◆ **Written task**
Reproduce the following data verbatim, preserving every line in its original order.

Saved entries
:::

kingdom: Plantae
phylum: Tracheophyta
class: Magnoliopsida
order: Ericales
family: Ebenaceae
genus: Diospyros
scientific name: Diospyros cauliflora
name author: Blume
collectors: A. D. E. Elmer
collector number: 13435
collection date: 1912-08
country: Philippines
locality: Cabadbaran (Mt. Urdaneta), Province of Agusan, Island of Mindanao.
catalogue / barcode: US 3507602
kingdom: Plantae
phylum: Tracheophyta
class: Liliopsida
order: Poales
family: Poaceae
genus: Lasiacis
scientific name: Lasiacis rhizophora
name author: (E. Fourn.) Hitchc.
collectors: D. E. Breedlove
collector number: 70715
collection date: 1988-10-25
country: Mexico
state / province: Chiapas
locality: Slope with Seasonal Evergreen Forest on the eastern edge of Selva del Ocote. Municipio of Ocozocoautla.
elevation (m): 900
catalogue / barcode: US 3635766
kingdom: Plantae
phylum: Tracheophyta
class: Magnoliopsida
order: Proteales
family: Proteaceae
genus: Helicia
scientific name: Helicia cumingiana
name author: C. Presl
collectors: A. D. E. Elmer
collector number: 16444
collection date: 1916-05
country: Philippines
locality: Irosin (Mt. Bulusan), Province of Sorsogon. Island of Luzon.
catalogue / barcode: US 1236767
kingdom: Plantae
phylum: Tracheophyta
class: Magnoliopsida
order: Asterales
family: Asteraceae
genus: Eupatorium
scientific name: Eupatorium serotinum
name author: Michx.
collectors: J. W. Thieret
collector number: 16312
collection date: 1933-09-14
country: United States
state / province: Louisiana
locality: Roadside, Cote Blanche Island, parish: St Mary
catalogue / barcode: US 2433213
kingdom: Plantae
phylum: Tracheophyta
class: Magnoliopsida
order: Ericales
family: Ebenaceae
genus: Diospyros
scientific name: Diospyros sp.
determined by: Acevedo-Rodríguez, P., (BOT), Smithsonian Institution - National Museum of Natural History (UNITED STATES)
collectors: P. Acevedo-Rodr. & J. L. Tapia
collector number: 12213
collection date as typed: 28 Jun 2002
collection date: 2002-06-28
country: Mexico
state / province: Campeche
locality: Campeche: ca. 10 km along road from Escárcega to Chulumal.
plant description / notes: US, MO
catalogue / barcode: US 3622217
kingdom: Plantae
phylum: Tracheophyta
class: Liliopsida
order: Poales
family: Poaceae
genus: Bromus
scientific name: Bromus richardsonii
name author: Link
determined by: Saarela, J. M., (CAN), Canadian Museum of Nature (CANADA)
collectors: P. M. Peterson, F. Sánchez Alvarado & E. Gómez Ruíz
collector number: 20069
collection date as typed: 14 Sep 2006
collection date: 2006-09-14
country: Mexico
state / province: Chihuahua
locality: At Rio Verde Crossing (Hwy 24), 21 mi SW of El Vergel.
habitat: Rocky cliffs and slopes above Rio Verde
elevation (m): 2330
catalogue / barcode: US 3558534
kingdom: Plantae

:::

◆ **Correct answer**
kingdom: Plantae
phylum: Tracheophyta
class: Magnoliopsida
order: Ericales
family: Ebenaceae
genus: Diospyros
scientific name: Diospyros cauliflora
name author: Blume
collectors: A. D. E. Elmer
collector number: 13435
collection date: 1912-08
country: Philippines
locality: Cabadbaran (Mt. Urdaneta), Province of Agusan, Island of Mindanao.
catalogue / barcode: US 3507602
kingdom: Plantae
phylum: Tracheophyta
class: Liliopsida
order: Poales
family: Poaceae
genus: Lasiacis
scientific name: Lasiacis rhizophora
name author: (E. Fourn.) Hitchc.
collectors: D. E. Breedlove
collector number: 70715
collection date: 1988-10-25
country: Mexico
state / province: Chiapas
locality: Slope with Seasonal Evergreen Forest on the eastern edge of Selva del Ocote. Municipio of Ocozocoautla.
elevation (m): 900
catalogue / barcode: US 3635766
kingdom: Plantae
phylum: Tracheophyta
class: Magnoliopsida
order: Proteales
family: Proteaceae
genus: Helicia
scientific name: Helicia cumingiana
name author: C. Presl
collectors: A. D. E. Elmer
collector number: 16444
collection date: 1916-05
country: Philippines
locality: Irosin (Mt. Bulusan), Province of Sorsogon. Island of Luzon.
catalogue / barcode: US 1236767
kingdom: Plantae
phylum: Tracheophyta
class: Magnoliopsida
order: Asterales
family: Asteraceae
genus: Eupatorium
scientific name: Eupatorium serotinum
name author: Michx.
collectors: J. W. Thieret
collector number: 16312
collection date: 1933-09-14
country: United States
state / province: Louisiana
locality: Roadside, Cote Blanche Island, parish: St Mary
catalogue / barcode: US 2433213
kingdom: Plantae
phylum: Tracheophyta
class: Magnoliopsida
order: Ericales
family: Ebenaceae
genus: Diospyros
scientific name: Diospyros sp.
determined by: Acevedo-Rodríguez, P., (BOT), Smithsonian Institution - National Museum of Natural History (UNITED STATES)
collectors: P. Acevedo-Rodr. & J. L. Tapia
collector number: 12213
collection date as typed: 28 Jun 2002
collection date: 2002-06-28
country: Mexico
state / province: Campeche
locality: Campeche: ca. 10 km along road from Escárcega to Chulumal.
plant description / notes: US, MO
catalogue / barcode: US 3622217
kingdom: Plantae
phylum: Tracheophyta
class: Liliopsida
order: Poales
family: Poaceae
genus: Bromus
scientific name: Bromus richardsonii
name author: Link
determined by: Saarela, J. M., (CAN), Canadian Museum of Nature (CANADA)
collectors: P. M. Peterson, F. Sánchez Alvarado & E. Gómez Ruíz
collector number: 20069
collection date as typed: 14 Sep 2006
collection date: 2006-09-14
country: Mexico
state / province: Chihuahua
locality: At Rio Verde Crossing (Hwy 24), 21 mi SW of El Vergel.
habitat: Rocky cliffs and slopes above Rio Verde
elevation (m): 2330
catalogue / barcode: US 3558534
kingdom: Plantae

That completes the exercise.